Lyudmila Alexeyeva is an icon of Russian civil society - a survivor of the first generation of Soviet dissidents who emerged in the thaw of 1960s. Her circle cut their teeth on campaigns in support of writers and intellectuals who had fallen foul of Soviet authorities. Alexeyeva's activism would see her expelled from the Communist Party and lose her job.
Anxious that human rights abuses were going unreported, Alexeyeva and her colleagues set up their own, underground publication in 1968. Produced on a manual typewriter by a handful of activists, the Chronicle of Current Events nevertheless provided a crucial record of the Soviet state's treatment of dissenting voices.
Forced out of Russia
Repeated questioning by authorities and raids on her home followed, but Alexeyeva was never jailed. But by the mid-1970s the Soviet authorities' patience was coming to an end. In 1976 Alexeyeva joined the newly-founded Moscow Helsinki Group, which sought to hold the Soviet government to its international commitments on human rights given as part of the Helsinki Accords. Within a year, Alexeyeva was forced to leave the country for the United States, where she would spend the next decade-and-a-half.

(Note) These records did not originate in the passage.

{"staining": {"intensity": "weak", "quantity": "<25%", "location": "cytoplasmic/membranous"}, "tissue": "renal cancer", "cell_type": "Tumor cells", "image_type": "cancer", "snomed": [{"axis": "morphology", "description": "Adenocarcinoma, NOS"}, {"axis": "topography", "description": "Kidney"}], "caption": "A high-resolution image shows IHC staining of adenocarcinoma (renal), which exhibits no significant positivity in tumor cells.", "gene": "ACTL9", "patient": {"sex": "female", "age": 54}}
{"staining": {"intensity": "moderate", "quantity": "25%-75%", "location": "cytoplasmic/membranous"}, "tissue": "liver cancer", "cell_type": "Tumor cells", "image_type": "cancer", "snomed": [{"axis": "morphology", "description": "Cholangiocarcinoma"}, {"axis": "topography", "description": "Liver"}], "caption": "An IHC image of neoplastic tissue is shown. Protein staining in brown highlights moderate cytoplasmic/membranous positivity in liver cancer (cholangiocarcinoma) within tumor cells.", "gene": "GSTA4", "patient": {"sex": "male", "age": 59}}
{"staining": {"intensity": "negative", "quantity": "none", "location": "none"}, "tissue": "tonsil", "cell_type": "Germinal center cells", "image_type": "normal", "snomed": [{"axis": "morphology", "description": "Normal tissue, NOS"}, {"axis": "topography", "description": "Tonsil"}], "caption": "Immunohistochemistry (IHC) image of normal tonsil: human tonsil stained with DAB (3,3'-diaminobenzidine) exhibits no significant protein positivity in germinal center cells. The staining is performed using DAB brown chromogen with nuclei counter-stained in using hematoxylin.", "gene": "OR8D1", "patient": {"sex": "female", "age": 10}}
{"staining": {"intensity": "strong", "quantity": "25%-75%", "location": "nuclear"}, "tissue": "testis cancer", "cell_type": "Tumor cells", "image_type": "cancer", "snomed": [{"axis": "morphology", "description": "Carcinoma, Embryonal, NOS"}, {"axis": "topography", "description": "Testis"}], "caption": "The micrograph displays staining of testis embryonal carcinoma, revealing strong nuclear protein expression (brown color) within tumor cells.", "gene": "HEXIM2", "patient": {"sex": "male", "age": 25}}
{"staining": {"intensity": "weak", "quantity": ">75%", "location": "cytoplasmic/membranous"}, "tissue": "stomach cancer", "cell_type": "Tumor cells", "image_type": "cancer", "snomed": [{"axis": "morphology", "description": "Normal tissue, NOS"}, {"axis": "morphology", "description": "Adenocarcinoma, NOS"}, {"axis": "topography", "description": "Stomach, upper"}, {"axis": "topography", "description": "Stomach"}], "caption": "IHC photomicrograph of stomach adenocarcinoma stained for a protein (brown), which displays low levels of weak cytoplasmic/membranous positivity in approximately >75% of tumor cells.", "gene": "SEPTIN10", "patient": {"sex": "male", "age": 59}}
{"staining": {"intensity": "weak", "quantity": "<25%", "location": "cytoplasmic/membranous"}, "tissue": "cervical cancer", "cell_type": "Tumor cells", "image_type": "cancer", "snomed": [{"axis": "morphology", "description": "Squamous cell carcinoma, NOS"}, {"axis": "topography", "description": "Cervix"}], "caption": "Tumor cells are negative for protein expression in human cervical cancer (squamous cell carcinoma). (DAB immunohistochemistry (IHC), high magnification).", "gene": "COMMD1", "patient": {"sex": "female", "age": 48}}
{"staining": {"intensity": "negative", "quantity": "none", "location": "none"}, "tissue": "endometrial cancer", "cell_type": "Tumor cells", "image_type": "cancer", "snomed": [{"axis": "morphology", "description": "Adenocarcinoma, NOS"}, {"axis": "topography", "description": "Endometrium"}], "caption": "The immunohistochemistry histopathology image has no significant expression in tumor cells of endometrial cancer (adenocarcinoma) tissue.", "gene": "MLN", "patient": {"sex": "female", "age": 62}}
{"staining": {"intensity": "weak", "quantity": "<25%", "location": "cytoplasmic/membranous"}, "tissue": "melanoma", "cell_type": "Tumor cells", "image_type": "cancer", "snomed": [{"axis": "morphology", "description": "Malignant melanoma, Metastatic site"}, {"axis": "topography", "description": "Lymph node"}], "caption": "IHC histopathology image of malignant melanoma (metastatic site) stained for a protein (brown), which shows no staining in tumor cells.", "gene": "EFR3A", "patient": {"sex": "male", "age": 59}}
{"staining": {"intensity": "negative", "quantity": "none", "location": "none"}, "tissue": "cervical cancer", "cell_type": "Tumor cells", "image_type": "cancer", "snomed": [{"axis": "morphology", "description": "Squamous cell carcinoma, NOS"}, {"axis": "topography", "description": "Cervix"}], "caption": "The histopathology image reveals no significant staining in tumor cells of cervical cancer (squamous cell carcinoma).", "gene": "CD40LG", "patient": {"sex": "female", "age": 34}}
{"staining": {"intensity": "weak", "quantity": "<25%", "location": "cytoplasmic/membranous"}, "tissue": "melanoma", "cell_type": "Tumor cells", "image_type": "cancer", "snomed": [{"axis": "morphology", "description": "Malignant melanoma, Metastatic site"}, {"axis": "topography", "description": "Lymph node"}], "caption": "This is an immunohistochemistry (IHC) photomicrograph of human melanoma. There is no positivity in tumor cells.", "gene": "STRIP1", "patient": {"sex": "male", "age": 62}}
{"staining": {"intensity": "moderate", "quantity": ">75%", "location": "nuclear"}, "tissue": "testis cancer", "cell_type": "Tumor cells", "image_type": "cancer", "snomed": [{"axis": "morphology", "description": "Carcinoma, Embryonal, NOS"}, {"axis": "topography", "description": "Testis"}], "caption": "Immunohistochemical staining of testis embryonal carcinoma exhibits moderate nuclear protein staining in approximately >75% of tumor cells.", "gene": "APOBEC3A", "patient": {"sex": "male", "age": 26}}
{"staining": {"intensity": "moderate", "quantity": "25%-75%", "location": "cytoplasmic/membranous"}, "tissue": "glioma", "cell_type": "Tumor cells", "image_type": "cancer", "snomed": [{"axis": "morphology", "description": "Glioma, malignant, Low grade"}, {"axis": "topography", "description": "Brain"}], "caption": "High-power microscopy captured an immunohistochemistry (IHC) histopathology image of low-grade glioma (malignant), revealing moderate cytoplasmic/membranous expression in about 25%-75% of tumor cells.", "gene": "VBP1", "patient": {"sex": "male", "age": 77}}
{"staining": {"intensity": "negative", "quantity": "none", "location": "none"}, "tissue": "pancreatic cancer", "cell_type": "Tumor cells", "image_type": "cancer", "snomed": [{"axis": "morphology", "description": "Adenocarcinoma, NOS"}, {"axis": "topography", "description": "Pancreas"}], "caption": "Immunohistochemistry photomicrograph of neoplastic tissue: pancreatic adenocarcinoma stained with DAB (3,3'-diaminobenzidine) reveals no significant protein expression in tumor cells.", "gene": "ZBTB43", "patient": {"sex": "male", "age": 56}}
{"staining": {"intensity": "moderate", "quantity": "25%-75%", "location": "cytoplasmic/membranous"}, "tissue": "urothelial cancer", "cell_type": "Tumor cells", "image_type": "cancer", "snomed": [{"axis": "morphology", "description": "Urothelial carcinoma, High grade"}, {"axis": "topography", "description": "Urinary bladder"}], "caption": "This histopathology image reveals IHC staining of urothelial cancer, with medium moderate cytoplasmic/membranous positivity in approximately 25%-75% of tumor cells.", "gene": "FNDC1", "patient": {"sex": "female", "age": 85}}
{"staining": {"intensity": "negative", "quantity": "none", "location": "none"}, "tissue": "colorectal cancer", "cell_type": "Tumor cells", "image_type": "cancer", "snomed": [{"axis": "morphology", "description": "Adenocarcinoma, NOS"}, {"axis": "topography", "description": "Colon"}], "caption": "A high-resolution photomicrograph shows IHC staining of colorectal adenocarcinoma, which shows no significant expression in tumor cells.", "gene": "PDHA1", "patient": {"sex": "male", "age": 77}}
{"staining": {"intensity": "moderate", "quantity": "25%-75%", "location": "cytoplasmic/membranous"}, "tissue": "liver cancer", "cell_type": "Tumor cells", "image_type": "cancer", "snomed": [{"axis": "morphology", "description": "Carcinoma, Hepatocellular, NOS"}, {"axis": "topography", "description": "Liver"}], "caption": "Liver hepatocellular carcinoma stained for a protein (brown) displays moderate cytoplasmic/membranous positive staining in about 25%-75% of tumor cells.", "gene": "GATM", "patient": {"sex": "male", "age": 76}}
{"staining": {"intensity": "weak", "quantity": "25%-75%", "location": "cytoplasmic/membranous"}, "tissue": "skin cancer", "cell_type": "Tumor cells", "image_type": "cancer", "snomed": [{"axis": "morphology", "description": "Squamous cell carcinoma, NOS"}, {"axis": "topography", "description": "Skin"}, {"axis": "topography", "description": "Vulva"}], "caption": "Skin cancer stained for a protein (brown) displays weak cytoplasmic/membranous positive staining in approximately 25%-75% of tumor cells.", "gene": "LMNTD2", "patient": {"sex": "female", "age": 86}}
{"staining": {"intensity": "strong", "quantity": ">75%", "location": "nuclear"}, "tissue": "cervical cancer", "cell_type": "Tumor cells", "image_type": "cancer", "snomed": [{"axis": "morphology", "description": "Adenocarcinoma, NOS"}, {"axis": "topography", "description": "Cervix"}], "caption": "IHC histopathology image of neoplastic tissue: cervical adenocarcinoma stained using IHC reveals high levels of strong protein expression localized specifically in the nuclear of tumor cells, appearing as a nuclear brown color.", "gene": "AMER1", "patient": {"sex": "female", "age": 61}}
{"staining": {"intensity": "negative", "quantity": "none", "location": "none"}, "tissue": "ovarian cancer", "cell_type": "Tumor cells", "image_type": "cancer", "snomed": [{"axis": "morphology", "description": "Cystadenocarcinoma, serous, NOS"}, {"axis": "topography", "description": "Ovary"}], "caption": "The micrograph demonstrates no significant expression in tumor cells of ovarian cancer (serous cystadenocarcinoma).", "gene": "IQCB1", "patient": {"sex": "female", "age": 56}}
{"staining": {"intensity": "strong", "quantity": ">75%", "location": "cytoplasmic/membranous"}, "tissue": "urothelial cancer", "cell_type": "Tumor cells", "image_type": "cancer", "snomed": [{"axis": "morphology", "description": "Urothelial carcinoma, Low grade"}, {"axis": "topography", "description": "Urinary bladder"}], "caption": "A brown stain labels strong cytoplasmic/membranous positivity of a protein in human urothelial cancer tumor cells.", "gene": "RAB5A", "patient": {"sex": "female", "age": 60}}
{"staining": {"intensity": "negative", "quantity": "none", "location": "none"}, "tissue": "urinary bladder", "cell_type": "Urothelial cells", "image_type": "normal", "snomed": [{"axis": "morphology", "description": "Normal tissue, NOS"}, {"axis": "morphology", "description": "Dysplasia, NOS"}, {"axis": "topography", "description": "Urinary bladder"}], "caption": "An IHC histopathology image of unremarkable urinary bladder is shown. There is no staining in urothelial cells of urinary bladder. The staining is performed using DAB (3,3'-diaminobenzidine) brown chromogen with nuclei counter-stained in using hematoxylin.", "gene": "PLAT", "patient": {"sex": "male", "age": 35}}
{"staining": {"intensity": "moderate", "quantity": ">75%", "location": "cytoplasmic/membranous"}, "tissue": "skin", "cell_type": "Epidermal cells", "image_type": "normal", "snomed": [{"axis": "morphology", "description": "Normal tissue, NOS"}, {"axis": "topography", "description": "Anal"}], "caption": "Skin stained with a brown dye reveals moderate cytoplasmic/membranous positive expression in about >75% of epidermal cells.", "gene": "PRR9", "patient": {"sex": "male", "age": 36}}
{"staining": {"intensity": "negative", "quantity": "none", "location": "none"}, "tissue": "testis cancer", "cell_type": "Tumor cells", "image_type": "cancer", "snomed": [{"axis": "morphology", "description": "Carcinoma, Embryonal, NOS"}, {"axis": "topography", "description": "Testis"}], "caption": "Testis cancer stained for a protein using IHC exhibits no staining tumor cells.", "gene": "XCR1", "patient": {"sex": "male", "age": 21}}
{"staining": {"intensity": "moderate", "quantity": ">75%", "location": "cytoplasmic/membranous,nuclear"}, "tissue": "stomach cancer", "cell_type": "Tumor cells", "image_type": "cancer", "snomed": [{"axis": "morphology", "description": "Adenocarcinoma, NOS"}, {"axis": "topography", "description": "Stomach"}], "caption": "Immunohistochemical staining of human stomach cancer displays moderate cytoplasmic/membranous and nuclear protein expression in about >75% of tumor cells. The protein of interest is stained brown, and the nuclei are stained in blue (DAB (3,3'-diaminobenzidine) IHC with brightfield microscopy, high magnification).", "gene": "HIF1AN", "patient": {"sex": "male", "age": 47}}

Returning to Russia in 1993, Alexeyeva rebuilt the Moscow Helsinki Group's campaigning activities across the country. But it was her role as one of the figureheads in the fight for the right to protest that brought her to the attention of a new generation in 2009-2010. Already in her 80s, Alexeyeva joined protests on Moscow's Triumfalnaya Square every 31st day of a month in a nod to the 31st article of the Russian constitution that guarantees freedom of assembly. Few could forget the image of the Alexeyeva, dressed in a New Year's costume, being bundled away by police on the last day of 2009.
New generation of protesters
Six years on from those demonstrations and with far harsher limits on protest passed in the meantime; does she never feel dejected? "Today's young people give me the feeling of not having lived in vain," she says.
Alexeyeva is certain there are no shortcuts on the road to democracy. "The Maidan-style revolution that our government is so afraid of won't happen," she says. "It's not in our national character." Instead, Alexeyeva expects a long period of incremental change.
She admits that she could never have imagined that relations with Ukraine would get so bad. Alexeyeva says Russia's 2014 annexation of Crimea was a "crazy endeavor" and one that will cost both Russia and Ukraine dearly in the long run.
But for all the setbacks, Alexeyeva remains an indefatigable optimist. Russia, she says quoting the writer Alexander Herzen, needs two generations to grow up in freedom to realize the dream of building a country rooted in the rule of law. Looking at the first post-Soviet generation making its mark in politics and activism, Alexeyeva is convinced, "we're already half way there."